Simplying this regular expression

Question

I am trying to prove (without converting it into Automata, through just simplification) that the following two regular expressions are equal:

$ (\epsilon + 0^*1^+0)^* = \epsilon + (0+1)^*10 $

here is what I have got so far:

$$ (\epsilon + 0^*1^+0)^* = \\ (0^*1^+0)^* = \\ (0^*1^*10)^* = \\ \epsilon + (0^*1^*10)^+ = \\ \epsilon + (0^*1^*10)(0^*1^*10)^* = \\ \epsilon + 0^*1^*10(0^*1^*10)^*$$

I seem to be stuck, I am not sure if I am doing it the correct way, or if there is a better way to prove this.

I know that $(a+b)^* = (a^*b^*)^* $ is true and I think this will certainly come in handy for the problem above but I am not sure how to prove $(a+b)^* = (a^*b^*)^* $ either.

Answer 1

The regular expression on the right consists of the empty word along with all words ending in $10$. All words accepted by the regular expression on the left are of this form.
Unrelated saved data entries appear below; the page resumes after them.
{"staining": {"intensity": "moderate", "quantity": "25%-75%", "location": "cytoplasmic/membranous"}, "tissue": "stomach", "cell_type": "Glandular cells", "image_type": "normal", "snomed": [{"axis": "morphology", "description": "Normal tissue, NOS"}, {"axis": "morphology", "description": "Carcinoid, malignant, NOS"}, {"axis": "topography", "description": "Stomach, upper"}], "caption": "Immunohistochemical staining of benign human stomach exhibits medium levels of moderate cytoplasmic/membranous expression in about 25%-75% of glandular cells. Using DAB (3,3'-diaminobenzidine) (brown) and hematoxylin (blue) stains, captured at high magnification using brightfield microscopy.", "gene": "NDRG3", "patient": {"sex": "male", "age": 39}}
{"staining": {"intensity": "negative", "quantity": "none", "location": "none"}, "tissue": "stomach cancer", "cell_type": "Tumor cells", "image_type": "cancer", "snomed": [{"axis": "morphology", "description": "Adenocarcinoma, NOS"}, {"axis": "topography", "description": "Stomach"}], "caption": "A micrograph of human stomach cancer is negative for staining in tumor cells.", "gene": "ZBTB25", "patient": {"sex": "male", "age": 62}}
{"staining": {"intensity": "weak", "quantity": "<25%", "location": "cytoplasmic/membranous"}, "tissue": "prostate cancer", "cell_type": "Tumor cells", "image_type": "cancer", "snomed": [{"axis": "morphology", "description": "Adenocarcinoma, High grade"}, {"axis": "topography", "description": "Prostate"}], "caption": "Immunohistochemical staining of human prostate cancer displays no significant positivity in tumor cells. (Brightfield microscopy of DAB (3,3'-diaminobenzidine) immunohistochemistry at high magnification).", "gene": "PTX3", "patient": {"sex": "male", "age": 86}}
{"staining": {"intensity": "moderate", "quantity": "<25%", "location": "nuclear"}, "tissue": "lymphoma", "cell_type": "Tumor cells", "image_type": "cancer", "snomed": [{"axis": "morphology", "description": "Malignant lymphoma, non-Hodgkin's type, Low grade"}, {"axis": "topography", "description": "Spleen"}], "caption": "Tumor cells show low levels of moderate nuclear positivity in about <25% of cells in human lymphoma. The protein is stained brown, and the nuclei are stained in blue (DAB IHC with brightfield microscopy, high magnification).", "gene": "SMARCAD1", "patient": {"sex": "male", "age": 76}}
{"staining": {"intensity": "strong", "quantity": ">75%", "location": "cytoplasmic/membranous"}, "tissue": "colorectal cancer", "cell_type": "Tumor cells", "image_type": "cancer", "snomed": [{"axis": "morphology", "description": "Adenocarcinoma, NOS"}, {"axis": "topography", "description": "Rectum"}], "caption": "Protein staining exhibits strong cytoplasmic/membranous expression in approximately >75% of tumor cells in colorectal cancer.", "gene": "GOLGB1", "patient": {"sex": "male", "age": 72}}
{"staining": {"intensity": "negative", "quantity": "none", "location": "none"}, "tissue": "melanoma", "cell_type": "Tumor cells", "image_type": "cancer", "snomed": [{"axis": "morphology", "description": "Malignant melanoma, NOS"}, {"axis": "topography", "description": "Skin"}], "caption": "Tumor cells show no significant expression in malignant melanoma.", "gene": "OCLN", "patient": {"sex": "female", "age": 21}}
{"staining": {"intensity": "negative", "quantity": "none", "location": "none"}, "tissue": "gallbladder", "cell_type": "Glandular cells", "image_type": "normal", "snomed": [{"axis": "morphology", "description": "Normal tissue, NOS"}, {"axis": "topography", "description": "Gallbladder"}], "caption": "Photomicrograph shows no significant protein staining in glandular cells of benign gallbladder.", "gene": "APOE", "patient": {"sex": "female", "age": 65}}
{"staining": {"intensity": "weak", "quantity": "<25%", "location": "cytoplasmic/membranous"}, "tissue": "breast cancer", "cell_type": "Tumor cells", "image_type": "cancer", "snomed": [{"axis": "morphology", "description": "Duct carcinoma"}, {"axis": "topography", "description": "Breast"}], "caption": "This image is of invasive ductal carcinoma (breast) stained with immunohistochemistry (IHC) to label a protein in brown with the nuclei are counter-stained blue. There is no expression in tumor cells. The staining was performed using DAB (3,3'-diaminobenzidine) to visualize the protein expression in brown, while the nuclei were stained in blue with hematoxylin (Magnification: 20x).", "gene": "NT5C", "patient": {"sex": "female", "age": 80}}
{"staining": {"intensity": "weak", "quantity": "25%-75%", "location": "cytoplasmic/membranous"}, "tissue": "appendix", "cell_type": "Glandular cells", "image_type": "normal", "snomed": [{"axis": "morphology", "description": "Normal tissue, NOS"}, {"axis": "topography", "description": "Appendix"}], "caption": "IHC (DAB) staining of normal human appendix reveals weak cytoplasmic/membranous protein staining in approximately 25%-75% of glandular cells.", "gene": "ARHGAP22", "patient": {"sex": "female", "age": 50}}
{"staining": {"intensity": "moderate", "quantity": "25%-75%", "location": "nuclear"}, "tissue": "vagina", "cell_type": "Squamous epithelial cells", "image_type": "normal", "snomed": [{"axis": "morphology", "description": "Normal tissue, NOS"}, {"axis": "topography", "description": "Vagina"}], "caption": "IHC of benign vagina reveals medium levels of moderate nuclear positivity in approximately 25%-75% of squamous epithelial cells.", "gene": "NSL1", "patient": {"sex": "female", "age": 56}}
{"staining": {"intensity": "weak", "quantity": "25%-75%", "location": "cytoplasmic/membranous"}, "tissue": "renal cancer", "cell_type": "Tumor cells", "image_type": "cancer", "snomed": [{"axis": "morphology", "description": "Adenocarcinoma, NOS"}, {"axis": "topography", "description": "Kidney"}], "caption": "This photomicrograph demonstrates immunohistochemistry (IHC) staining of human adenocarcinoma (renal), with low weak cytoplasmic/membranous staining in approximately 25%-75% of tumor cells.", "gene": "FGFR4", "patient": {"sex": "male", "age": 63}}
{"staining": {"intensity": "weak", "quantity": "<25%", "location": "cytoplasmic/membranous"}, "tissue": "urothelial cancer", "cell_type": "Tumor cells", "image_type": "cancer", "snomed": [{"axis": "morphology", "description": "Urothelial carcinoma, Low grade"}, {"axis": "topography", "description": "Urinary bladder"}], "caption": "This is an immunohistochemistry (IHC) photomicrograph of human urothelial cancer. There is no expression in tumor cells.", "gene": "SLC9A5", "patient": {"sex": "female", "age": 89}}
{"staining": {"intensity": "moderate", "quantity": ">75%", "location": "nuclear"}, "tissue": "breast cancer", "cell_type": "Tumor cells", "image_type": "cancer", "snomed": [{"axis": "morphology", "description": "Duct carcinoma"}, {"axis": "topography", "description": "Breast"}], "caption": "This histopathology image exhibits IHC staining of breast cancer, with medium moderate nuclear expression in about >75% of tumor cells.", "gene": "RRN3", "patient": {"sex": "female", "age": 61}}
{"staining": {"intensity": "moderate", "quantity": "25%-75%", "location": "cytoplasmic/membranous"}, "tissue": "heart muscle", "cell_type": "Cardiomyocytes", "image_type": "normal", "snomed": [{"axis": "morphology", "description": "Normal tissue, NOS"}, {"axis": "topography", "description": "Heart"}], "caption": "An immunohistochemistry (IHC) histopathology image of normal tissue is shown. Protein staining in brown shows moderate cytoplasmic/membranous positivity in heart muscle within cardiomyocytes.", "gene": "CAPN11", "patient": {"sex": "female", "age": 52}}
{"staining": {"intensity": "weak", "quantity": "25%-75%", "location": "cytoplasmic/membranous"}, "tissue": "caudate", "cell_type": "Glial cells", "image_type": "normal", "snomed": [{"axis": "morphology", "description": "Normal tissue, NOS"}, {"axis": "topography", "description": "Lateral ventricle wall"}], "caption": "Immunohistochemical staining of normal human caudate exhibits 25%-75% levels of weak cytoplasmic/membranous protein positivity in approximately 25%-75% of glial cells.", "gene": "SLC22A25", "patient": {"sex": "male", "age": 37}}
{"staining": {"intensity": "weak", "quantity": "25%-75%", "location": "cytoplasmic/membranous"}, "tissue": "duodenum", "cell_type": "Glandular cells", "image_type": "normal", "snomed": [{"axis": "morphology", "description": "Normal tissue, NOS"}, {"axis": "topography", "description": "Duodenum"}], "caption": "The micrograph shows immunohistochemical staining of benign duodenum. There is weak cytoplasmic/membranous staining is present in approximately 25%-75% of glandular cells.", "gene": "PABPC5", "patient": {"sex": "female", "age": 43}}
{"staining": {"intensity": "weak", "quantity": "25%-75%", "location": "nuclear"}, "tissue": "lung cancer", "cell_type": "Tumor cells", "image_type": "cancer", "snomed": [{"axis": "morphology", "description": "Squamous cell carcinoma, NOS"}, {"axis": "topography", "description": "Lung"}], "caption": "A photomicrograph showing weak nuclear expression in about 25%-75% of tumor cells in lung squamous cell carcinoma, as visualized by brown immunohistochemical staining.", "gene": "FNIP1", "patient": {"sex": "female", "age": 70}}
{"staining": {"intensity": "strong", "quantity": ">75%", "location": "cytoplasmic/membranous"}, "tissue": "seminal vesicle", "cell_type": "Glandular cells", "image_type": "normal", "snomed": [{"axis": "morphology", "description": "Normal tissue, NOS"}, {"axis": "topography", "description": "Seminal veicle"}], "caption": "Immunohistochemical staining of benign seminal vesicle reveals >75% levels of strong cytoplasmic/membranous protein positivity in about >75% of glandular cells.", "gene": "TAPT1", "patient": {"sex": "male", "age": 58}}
It remains to show that all words accepted by the regular expression on the right are also accepted by the one on the left. This is clear for the empty word, so it remains to show the following:

Every word ending in $10$ is accepted by $(0^*1^+0)^*$.

Indeed, every word ending in $10$ has the form $$ 0^{a_1} 1^{b_1} 0^{a_2} 1^{b_2} \cdots 0^{a_n} 1^{b_n} 0, $$ where $b_1,a_2,b_2,\ldots,a_n,b_n \geq 1$. We can decompose this word as $$ (0^{a_1} 1^{b_1} 0) (0^{a_2-1} 1^{b_2} 0) (0^{a_3-1} 1^{b_3} 0) \cdots (0^{a_{n-1}-1} 1^{b_n} 0) \in (0^*1^+0)^*. $$